A great awe fell upon him as he watched the milk-soft face under its loosened cloud of hair, as he hearkened over and over to the happenings of a night that was scarce less terrible than this. That was the night which had re-opened the old feud of Wayne and Ratcliffe but this had killed it once for all.
"Will my lover ever come, think'st thou?" said Mistress Wayne. "The post-chaise has been waiting long--the horses fret--the postillion says we shall never gain Saxilton unless Dick Ratcliffe hastens." She paused, and her mind seemed for a space to grapple with the present. "Didst see Barguest steal into the hall?" she whispered. "He came and couched at the bier-side--and then he sprang--come see the teeth-marks in the Lean Man's throat."
She beckoned them so imperiously that they were drawn against their will into the reeking chamber, and between the still heaps of the slain, and up to the bier whereon Nicholas Ratcliffe lay with death stamped livid on his face. Quietly as if it were a usual office, the little woman turned down the shroud and pointed to the sinewy throat; and Janet's eyes met Wayne's across the body of their foe, while they whispered one to the other that Mistress Wayne saw something here which was denied to any save the fairy-kist.

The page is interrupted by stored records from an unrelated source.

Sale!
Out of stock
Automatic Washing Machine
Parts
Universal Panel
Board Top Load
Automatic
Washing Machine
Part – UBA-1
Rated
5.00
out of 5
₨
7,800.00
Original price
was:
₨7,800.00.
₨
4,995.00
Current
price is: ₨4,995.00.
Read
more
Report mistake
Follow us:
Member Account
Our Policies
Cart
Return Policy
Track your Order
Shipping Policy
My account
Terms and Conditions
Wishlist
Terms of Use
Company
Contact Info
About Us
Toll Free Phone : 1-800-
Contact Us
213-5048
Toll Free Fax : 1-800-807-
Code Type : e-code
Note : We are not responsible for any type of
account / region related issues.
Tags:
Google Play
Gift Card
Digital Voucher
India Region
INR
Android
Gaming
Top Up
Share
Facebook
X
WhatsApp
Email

Wayne of Cranshaw came striding into hall, and after him Griff and his brothers, with a press of Hill House folk behind. But Rolf silenced them when he saw the figures by the bier, and led them quiet out into the night.

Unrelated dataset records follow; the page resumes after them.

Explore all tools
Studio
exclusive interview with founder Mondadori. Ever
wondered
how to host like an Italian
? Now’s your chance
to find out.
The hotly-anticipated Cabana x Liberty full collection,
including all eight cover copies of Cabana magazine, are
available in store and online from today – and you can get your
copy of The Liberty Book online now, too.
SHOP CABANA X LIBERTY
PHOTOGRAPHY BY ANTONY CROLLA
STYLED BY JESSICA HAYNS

"Best leave them to it," he muttered to a kinsman. "'Tis an ill knot to unravel, and God knows how 'twill fare with yond sad pair of lovers."

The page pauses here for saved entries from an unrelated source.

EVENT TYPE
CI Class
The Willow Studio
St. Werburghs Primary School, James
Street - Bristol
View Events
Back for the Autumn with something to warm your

They stayed there for awhile, Wayne and Janet. The battle-heat went from him; passion was stilled; he stood and went over, one by one, the turmoils that were past--stood, and watched the hate of feud shrink, mean and shamed, into the darkness that had bred it--stood, and wondered to what bitter harvesting the aftermath of feud must come.
And Janet watched him, with the dead man's bulk between them--watched him, and sought for a shaft of hope to cross the gloomy hardness of his face.
Shameless Wayne lifted his head by and by and moved to the door to rid him of the spell. "Come where the wind blows cool, girl. There's a taint in every breath we draw," he cried.
In silence she followed him to the threshold of the great main floor and looked with him across the lone reaches of the wilderness. Dark, wide and wet it stretched. The rains seethed earthward from a shrouded sky. There was no wail of moor-birds, no voice save the sob of the failing wind among the ling.
"Is this our wedding-cheer?" said Janet, meeting his glance at last. "And those in hall there--are they the bridal-guests?"
Wayne answered nothing for a space. And then he gave a cry, and took her to him, so close he seemed to dare each whispering ghost of feud to snatch her from him.
"We never sought the thing that's ended yonder," he whispered hoarsely. "We'll shut it out--we'll--Janet, hast no word for me?"
But the Lean Man, quiet on the bier where he had gibed at death, paid little heed to them. The feud was stanched between Wayne and Ratcliffe; yet he had never a word to say, of protest or of sorrow. The feud was stanched; yet Mistress Wayne, while she plucked at the dead man's shroud as if to claim his notice, was sobbing piteously.
"My lover waits me at the kirkyard gate," she faltered; "but I dare not pass the vault-stone. Sir, it drips crimson as the sun that lately set behind Wildwater Pool. And hark! There's Barguest whining down the wind."
The rain still fell without. The clouds came thickening up above the house of Wildwater. And far off across the moor a whining, comfortless and long-drawn-out, fluttered on the brink of silence.